Analysis reveals kind of bone structure never before seen in animal kingdom

Vishwam Sankaran
Thursday 15 April 2021 08:08
Pterosaur flight puzzle decoded
Pterosaur flight puzzle decoded

Scientists have unravelled the long-standing mystery of how the pterosaur, a gigantic flying reptile with a neck longer than that of a giraffe, could still take flight while also being capable of capturing and carrying prey.

According to the research, published in the journal iScience, the thin neck vertebrae of these dinosaur cousins got their strength from a complex internal bone structure that has never been seen before in the animal kingdom.

“One of our most important findings is the arrangement of cross-struts within the vertebral centrum,” explained Dave Martill, a co-author of the research from the University of Portsmouth in the UK.

With wingspans ranging from 1 metre to “possibly as high as 12 metres”, evidence suggests that pterosaurs soared through Earth’s skies from the Late Triassic period about 225 million years ago until the end of the Cretaceous period, about 66 million years ago.

Experts had long sought to understand how the thin-walled bones in these flying reptiles, needed to reduce weight, managed to support their bodies and allowed them to capture and eat heavy prey.

Now, CT scans of intact pterosaur remains discovered in Morocco have helped solve parts of this puzzle.

“These animals have ridiculously long necks.
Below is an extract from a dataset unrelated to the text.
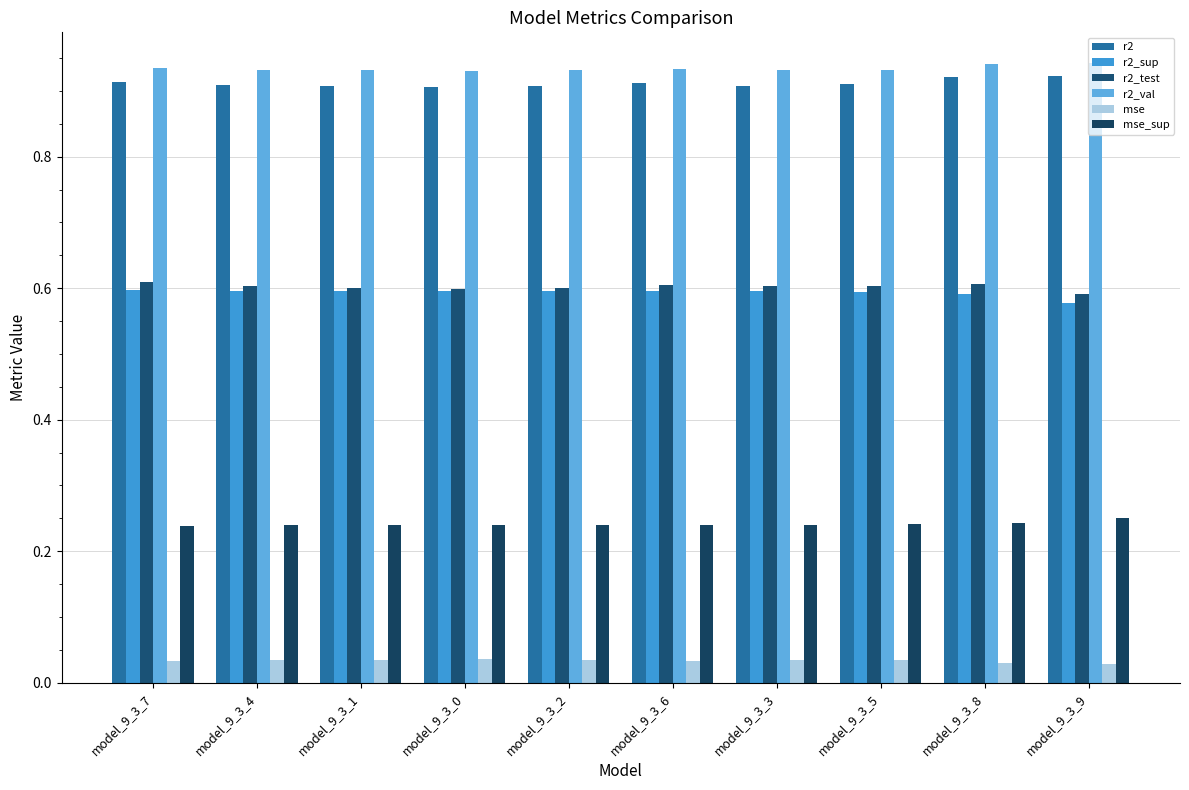

True or false: mse has a value of 0.0 at model_9_3_9.

True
It makes a giraffe look perfectly normal,” Caraid Williams, another co-author of the study, said in a statement.

“We wanted to know a bit about how this incredibly long neck functioned, as it seems to have very little mobility between each vertebra,” Williams added.
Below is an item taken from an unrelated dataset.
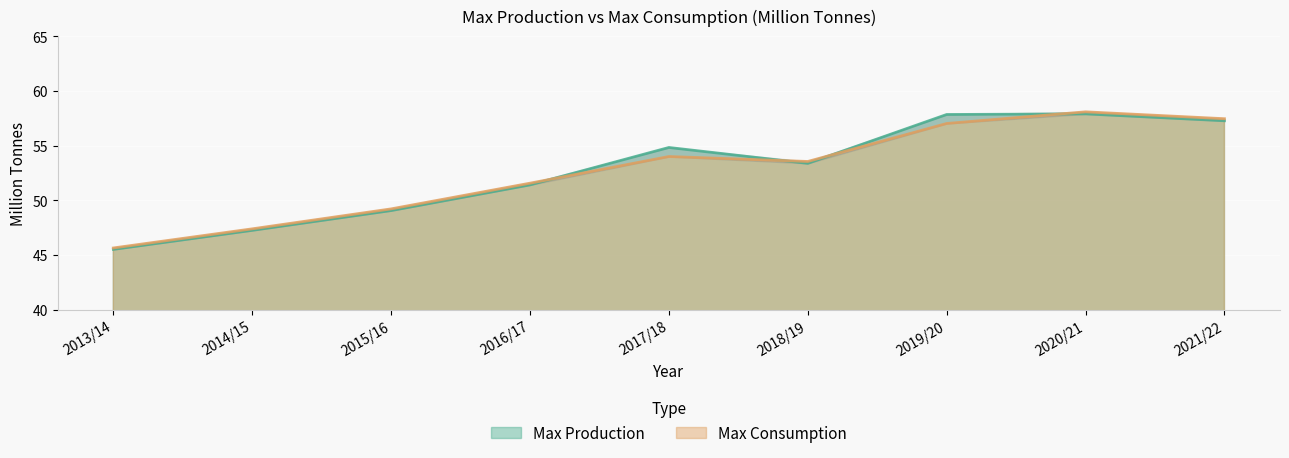

What is the label of the 3rd point from the left?

2015/16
The scientists found that some sections of the reptile’s spine were arranged in a helix traveling up and down the vertebral tube and “crossing each other like bicycle wheel spokes.”

With the help of engineers, the team found that just 50 of these spoke-like parts of the vertebra increased the amount of weight their necks could carry without buckling by as much as 90 per cent.

“It appears that this structure of extremely thin cervical vertebrae and added helically arranged cross-struts resolved many concerns about the biomechanics of how these creatures were able to support massive heads – longer than 1.5 metres – on necks longer than the modern-day giraffe, all whilst retaining the ability of powered flight,” Martill added.

While pterosaurs are sometimes thought of as evolutionary dead-ends, the findings reveal that these giant reptiles had “fantastically complex and sophisticated” biology, with extremely light yet strong and durable bones.